NU Online News Service, June 20, 3:10 p.m. – Washington
In a decision that could have major implications in the debate over patient protection legislation, the U.S. Supreme Court has ruled that states can require managed care plans to accept independent review determinations regarding medically necessary treatments.
In a 5-4 decision, the court upheld a 7th Circuit Court of Appeals determination that the Employee Retirement Income Security Act of 1974 does not preempt state laws mandating independent review.
ERISA tries to iron out differences between state benefits laws and cut employers’ benefit costs by prohibiting states from regulating employee benefit plans. But a “saving clause” in ERISA does give states the ability to regulate insurance policies used in benefit plans.
In the case of Rush Prudential HMO Inc. vs. Moran et al., an employer-sponsored managed care plan challenged the independent review provision of the Illinois HMO Act, arguing that it is preempted by ERISA.
The 7th Circuit rejected the challenge, stating that while ERISA preempts most state laws affecting employer-sponsored plans, state laws that regulate the business of insurance are saved from preemption.
Applying the definition of the “business of insurance” from a series of Supreme Court cases, the 7th Circuit said that the independent review mandate in Illinois is a specific statutory provision aimed at the business of insurance which provides additional safeguards to preserve the integrity of the decision-making process.
Thus, the 7th Circuit said, the Illinois law is saved from preemption. The Supreme Court upheld this reasoning.
Nearly 40 jurisdictions in the U.S. have similar laws.
Mandatory independent review is one of the primary features of patient protection legislation now pending before Congress.
Justice David Souter argues in an opinion for the majority that the Illinois HMO Act can survive ERISA preemption because the act regulates insurance.

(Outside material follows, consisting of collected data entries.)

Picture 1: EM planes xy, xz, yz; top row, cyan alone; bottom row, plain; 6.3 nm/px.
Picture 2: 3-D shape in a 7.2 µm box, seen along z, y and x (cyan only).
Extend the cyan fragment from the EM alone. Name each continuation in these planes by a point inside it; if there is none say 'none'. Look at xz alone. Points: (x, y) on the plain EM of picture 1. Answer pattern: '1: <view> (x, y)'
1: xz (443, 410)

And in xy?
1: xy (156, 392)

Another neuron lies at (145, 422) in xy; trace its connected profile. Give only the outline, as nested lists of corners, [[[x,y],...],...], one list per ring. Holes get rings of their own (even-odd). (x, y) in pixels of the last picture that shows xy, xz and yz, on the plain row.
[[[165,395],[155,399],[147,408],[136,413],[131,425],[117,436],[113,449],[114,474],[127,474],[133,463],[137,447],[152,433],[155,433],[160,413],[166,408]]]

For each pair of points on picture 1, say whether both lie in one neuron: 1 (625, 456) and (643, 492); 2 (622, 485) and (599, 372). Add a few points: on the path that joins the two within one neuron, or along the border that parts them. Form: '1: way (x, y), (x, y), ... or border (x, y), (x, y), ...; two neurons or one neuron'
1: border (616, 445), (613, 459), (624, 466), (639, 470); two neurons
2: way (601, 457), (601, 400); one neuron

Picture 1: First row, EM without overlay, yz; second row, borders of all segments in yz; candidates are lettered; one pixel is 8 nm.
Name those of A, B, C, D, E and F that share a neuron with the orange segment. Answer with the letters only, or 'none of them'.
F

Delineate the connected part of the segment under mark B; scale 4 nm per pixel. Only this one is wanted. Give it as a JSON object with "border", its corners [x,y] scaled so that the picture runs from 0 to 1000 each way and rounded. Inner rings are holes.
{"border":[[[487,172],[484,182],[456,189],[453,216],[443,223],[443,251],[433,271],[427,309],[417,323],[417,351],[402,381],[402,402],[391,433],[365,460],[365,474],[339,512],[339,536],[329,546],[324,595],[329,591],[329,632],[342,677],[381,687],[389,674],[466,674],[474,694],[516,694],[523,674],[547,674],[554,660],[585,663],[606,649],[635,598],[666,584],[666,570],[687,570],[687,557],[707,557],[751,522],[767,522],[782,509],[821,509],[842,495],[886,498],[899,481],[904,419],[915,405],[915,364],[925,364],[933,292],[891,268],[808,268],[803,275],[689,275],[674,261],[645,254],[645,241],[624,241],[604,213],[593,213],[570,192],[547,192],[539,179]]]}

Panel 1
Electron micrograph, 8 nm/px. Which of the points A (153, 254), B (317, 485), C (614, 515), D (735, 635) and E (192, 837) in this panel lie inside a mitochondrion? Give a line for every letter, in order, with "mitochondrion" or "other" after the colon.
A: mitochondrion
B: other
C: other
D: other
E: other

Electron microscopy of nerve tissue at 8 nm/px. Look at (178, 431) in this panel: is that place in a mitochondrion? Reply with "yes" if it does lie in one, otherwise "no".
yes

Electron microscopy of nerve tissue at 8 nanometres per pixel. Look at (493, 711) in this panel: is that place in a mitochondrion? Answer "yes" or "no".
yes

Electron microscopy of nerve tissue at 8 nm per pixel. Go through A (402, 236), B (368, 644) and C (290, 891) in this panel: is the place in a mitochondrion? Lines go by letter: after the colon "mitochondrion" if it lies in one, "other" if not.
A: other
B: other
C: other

“Although an HMO provides healthcare in addition to insurance, nothing in the saving clause requires an either-or choice between healthcare and insurance,” Souter writes in the majority opinion. “Congress recognized, the year before passing ERISA, that HMOs are risk-bearing organizations subject to state insurance regulation?. The argument of Rush and its amici that [the Illinois act] sweeps beyond the insurance industry, capturing organizations that provide no insurance and regulating noninsurance activities of HMOs, is based on unsound assumptions.”
Moreover, Souter writes, the Illinois law meets standards for insurance laws spelled out in an earlier Supreme Court ruling, on Metropolitan Life Insurance Company vs. Massachusetts.
The Illinois law “regulates application of HMO contracts and provides for review of claim denials,” Souter writes. “Once it is established that HMO contracts are contracts for insurance, it is clear that [the Illinois law] does not apply to entities outside the insurance industry.”
Finally, Souter writes, the Illinois law focuses narrowly on interpretation of the phrase “medically necessary,” closely resembles a requirement that patients have access to second opinions, and appears to be significantly different from common arbitration.
Justices John Paul Stevens, Sandra Day O’Connor, Ruther Bader Ginsburg and Stephen Breyer joined Souter in the majority.
Justice Clarence Thomas wrote a dissenting opinion representing his views and those of Justices Antonin Scalia and Anthony Kennedy, and of Chief Justice William Rehnquist.
“Allowing disparate state laws that provide inconsistent external review requirements to govern a participant’s or beneficiary’s claim to benefits under an employee benefit plan is wholly destructive of Congress’ expressly stated goal of uniformity in this area,” Thomas writes. “The Court would do well to remember that no employer is required to provide any health benefit plan under ERISA, and that the entire advent of managed care, and the genesis of HMOs, stemmed from spiraling health costs.”
If the Illinois act and other state laws resembling it increase the likelihood that HMOs will have to subsidize beneficiaries’ treatment of choice, “they undermine the ability of HMOs to control costs, which, in turn, undermines the ability of employers to provide health care coverage for employees,” Thomas concludes.